Scientists at Berkeley Lab and the University of Massachusetts Amherst have demonstrated the first self-powered, aqueous robot that runs continuously without electricity. The technology has potential as an automated chemical synthesis or drug delivery system for pharmaceuticals.
But before a robot can get to work, it needs energy — typically from electricity or a battery. Yet even the most sophisticated robot can run out of juice. For many years, scientists have wanted to make a robot that can work autonomously and continuously, without electrical input.
Now, as reported last week in the journal Nature Chemistry, scientists at the Department of Energy’s Lawrence Berkeley National Laboratory (Berkeley Lab) and the University of Massachusetts Amherst have demonstrated just that — through «water-walking» liquid robots that, like tiny submarines, dive below water to retrieve precious chemicals, and then surface to deliver chemicals «ashore» again and again.
The technology is the first self-powered, aqueous robot that runs continuously without electricity.
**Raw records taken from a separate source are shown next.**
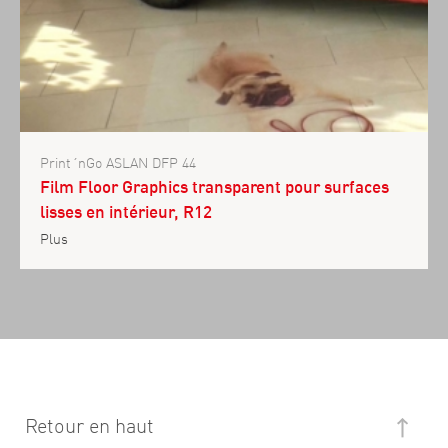
Print´nGo ASLAN DFP 44
Film Floor Graphics transparent pour surfaces
lisses en intérieur, R12
Plus
Retour en haut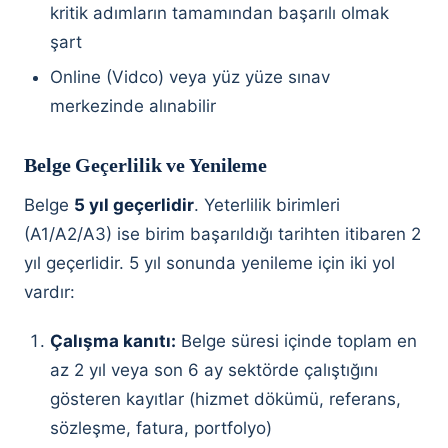
kritik adımların tamamından başarılı olmak
şart
Online (Vidco) veya yüz yüze sınav
merkezinde alınabilir
Belge Geçerlilik ve Yenileme
Belge
5 yıl geçerlidir
. Yeterlilik birimleri
(A1/A2/A3) ise birim başarıldığı tarihten itibaren 2
yıl geçerlidir. 5 yıl sonunda yenileme için iki yol
vardır:
Çalışma kanıtı:
Belge süresi içinde toplam en
az 2 yıl veya son 6 ay sektörde çalıştığını
gösteren kayıtlar (hizmet dökümü, referans,
sözleşme, fatura, portfolyo)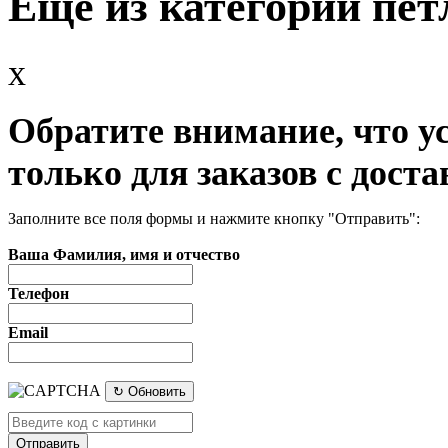
Еще из категории пет
x
Обратите внимание, что у
только для заказов с доста
Заполните все поля формы и нажмите кнопку "Отправить":
Ваша Фамилия, имя и отчество
Телефон
Email
↻ Обновить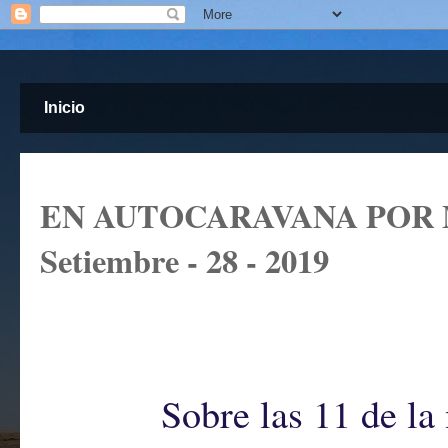
Inicio
EN AUTOCARAVANA POR 
Setiembre - 28 - 2019
Sobre las 11 de la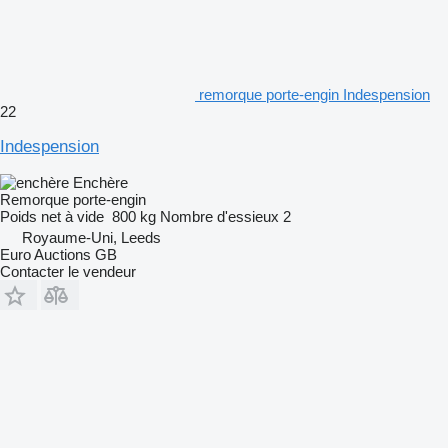
remorque porte-engin Indespension
22
Indespension
Enchère
Remorque porte-engin
Poids net à vide
800 kg
Nombre d'essieux
2
Royaume-Uni, Leeds
Euro Auctions GB
Contacter le vendeur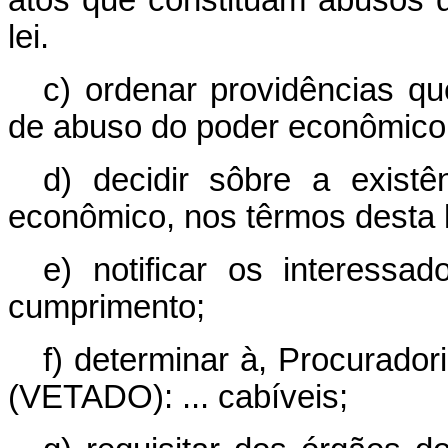
lei.
c) ordenar providências q
de abuso do poder econômico 
d) decidir sôbre a exis
econômico, nos têrmos desta l
e) notificar os interess
cumprimento;
f) determinar à, Procuradori
(VETADO): ... cabíveis;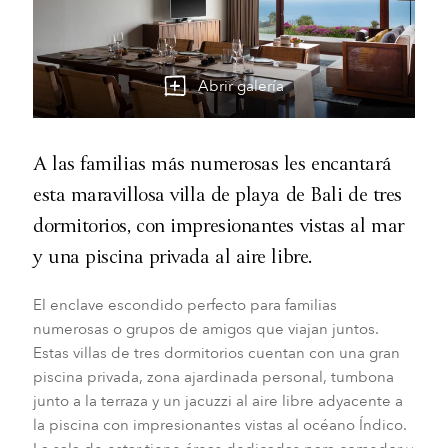
Abrir galería
A las familias más numerosas les encantará
esta maravillosa villa de playa de Bali de tres
dormitorios, con impresionantes vistas al mar
y una piscina privada al aire libre.
El enclave escondido perfecto para familias
numerosas o grupos de amigos que viajan juntos.
Estas villas de tres dormitorios cuentan con una gran
piscina privada, zona ajardinada personal, tumbona
junto a la terraza y un
jacuzzi
al aire libre adyacente a
la piscina con impresionantes vistas al océano Índico.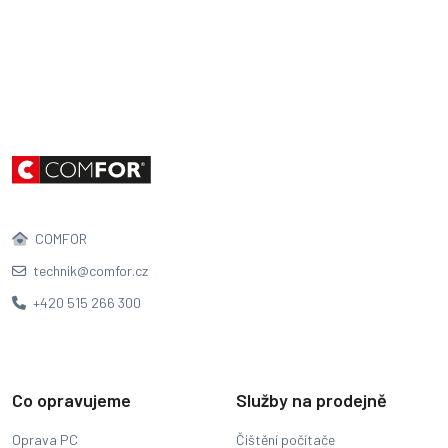
COMFOR
technik@comfor.cz
+420 515 266 300
Co opravujeme
Služby na prodejně
Oprava PC
Čištění počítače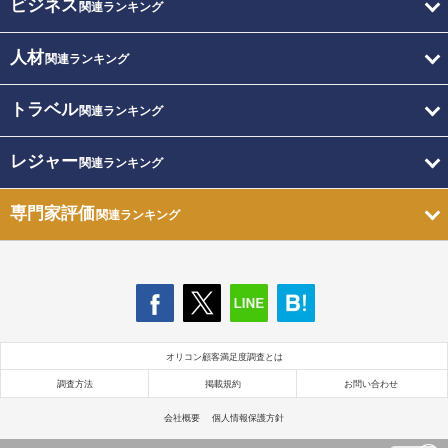
ビジネス
関連ランキング
人材
関連ランキング
トラベル
関連ランキング
レジャー
関連ランキング
専門家評価
関連ランキング
オリコン顧客満足度調査とは
調査方法
掲載規約
お問い合わせ
会社概要
個人情報保護方針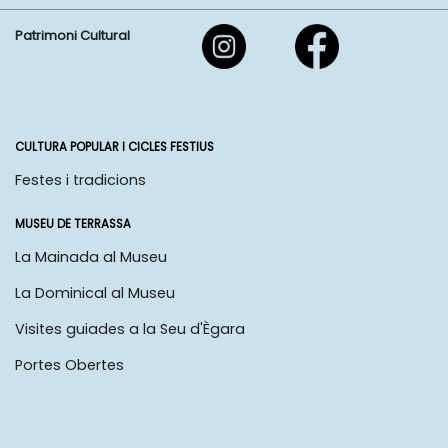
Patrimoni Cultural
CULTURA POPULAR I CICLES FESTIUS
Festes i tradicions
MUSEU DE TERRASSA
La Mainada al Museu
La Dominical al Museu
Visites guiades a la Seu d'Ègara
Portes Obertes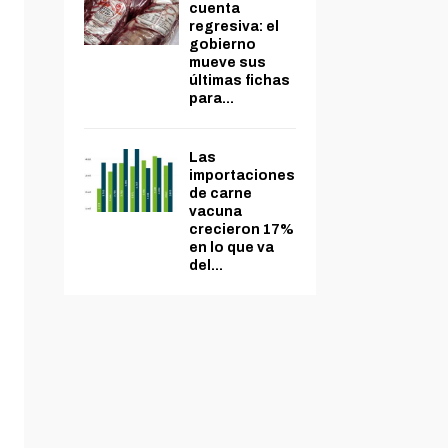
cuenta
regresiva: el
gobierno
mueve sus
últimas fichas
para...
Las
importaciones
de carne
vacuna
crecieron 17%
en lo que va
del...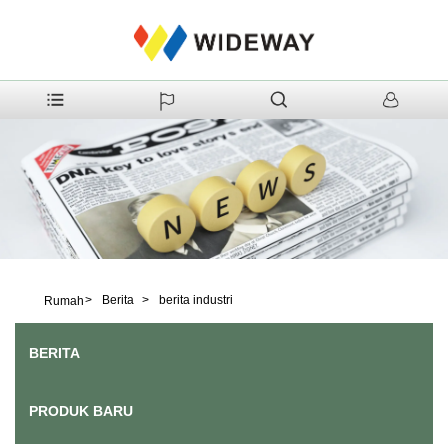
>
Berita
>
berita industri
Rumah
BERITA
PRODUK BARU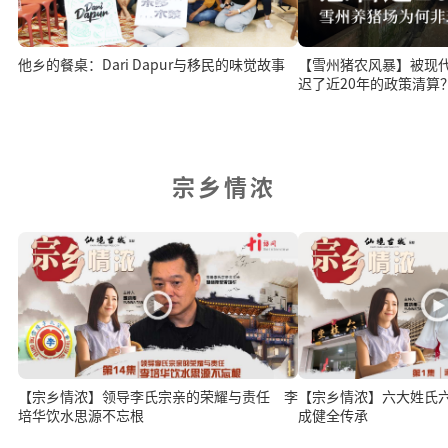
他乡的餐桌：Dari Dapur与移民的味觉故事
【雪州猪农风暴】被现
迟了近20年的政策清算
宗乡情浓
【宗乡情浓】领导李氏宗亲的荣耀与责任 李
【宗乡情浓】六大姓氏六桂堂 洪来
培华饮水思源不忘根
成健全传承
It has potential as an automated chemical synthesis or drug delivery system for pharmaceuticals.
«We have broken a barrier in designing a liquid robotic system that can operate autonomously by using chemistry to control an object’s buoyancy,» said senior author Tom Russell, a visiting faculty scientist and professor of polymer science and engineering from the University of Massachusetts Amherst who leads the Adaptive Interfacial Assemblies Towards Structuring Liquids program in Berkeley Lab’s Materials Sciences Division.
Russell said that the technology significantly advances a family of robotic devices called «liquibots.» In previous studies, other researchers demonstrated liquibots that autonomously perform a task, but just once; and some liquibots can perform a task continuously, but need electricity to keep on running. In contrast, «we don’t have to provide electrical energy because our liquibots get their power or ‘food’ chemically from the surrounding media,» Russell explained.